Only the number is needed: how many lines of the entries below contain the word "normal".
─── RECORD SET
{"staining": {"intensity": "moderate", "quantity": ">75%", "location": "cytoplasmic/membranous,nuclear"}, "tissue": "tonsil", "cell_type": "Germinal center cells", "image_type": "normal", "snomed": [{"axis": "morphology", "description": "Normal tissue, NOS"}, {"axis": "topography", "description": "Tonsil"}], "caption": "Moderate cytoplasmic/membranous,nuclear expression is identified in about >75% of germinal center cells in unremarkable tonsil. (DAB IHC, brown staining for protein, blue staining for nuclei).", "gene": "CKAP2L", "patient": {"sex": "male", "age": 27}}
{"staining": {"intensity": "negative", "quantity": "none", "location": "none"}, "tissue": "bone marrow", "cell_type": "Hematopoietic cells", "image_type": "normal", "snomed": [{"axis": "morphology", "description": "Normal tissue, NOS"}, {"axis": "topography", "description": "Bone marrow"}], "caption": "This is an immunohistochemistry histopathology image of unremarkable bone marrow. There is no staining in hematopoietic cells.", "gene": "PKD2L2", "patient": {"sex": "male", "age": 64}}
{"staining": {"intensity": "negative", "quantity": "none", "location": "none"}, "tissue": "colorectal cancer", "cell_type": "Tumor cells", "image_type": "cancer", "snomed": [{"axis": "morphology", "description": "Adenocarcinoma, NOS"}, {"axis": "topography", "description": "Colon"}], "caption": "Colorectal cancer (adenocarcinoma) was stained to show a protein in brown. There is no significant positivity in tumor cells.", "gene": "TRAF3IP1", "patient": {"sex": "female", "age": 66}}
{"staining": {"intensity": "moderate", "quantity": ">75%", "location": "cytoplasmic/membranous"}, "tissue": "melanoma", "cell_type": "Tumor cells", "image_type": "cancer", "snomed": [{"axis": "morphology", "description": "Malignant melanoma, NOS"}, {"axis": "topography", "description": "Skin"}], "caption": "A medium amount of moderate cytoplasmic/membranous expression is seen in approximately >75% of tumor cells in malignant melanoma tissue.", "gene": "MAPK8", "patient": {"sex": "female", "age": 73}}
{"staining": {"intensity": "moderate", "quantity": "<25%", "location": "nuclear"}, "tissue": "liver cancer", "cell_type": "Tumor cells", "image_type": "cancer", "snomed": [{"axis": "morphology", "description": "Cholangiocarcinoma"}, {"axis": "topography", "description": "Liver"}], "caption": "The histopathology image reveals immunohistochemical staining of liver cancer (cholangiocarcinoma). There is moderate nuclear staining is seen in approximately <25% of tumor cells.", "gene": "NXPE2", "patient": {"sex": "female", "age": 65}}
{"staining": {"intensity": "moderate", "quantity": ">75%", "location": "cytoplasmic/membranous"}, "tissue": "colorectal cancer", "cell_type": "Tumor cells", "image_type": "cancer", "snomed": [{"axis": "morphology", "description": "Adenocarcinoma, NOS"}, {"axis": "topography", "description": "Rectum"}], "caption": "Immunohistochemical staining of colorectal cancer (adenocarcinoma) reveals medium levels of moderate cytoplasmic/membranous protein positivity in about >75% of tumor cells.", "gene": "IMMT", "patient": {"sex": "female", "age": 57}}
──────
* _RESPONSE BELOW_
2